◆ **What to do**
Reproduce word for word the stretch of the Grand Forks gaming thread from "This should be" through "Hey everyone.".

◆ **Selected text**
# Grand Forks, ND connection



## Quirthanon (May 2, 2004)

This should be an area where people from the Grand Forks area can post info and meet other gamers.  I've had trouble connecting in the past and thought this would help.

We currently are seeking one or two gamers that have Tuesday nights off.  We change campaigns every couple of months and do not always play D&D, right now we're using Shadowrun.


----------



## CreepingCharly (Jul 12, 2004)

*Grand Forks Gamer Seeking Group*

Hey everyone.

I am currently going to college in the Grand Forks area and am looking for a group to game with.  I have primarily played D&D 3.0 / 3.5, but am willing to try something new.  I prefer a balance of roleplaying with action, and consider myself a semi-serious gamer.  Please let me know if anyone has an open spot in a game.  Thanks.


----------



## CreepingCharly (Jul 14, 2004)

Quirthanon said:
			
		

> We currently are seeking one or two gamers that have Tuesday nights off.  We change campaigns every couple of months and do not always play D&D, right now we're using Shadowrun.




Quirthanon,

I would be interested in joining your gaming group on Tuesdays.  I have no real experience in Shadowrun however.  I have heard a little bit about it from friends, but that's about it.  Let me know what you think.  Thanks.


----------

Stored items:

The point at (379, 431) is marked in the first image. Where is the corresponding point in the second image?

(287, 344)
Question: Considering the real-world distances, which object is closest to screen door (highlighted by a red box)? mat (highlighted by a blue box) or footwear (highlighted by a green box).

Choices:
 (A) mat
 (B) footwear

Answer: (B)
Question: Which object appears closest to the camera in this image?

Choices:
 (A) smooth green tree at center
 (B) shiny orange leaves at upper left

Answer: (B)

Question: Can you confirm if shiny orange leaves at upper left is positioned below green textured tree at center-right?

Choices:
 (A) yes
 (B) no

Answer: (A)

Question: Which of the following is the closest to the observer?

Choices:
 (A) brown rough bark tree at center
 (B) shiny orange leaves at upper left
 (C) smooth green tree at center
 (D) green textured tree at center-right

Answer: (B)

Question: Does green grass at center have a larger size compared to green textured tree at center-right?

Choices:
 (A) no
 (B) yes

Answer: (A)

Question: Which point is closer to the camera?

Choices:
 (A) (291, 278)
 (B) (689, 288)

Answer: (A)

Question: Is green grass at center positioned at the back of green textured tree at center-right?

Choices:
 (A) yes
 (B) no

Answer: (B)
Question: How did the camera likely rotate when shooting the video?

◆ **Task response**
This should be an area where people from the Grand Forks area can post info and meet other gamers.  I've had trouble connecting in the past and thought this would help.

We currently are seeking one or two gamers that have Tuesday nights off.  We change campaigns every couple of months and do not always play D&D, right now we're using Shadowrun.


----------



## CreepingCharly (Jul 12, 2004)

*Grand Forks Gamer Seeking Group*

Hey everyone.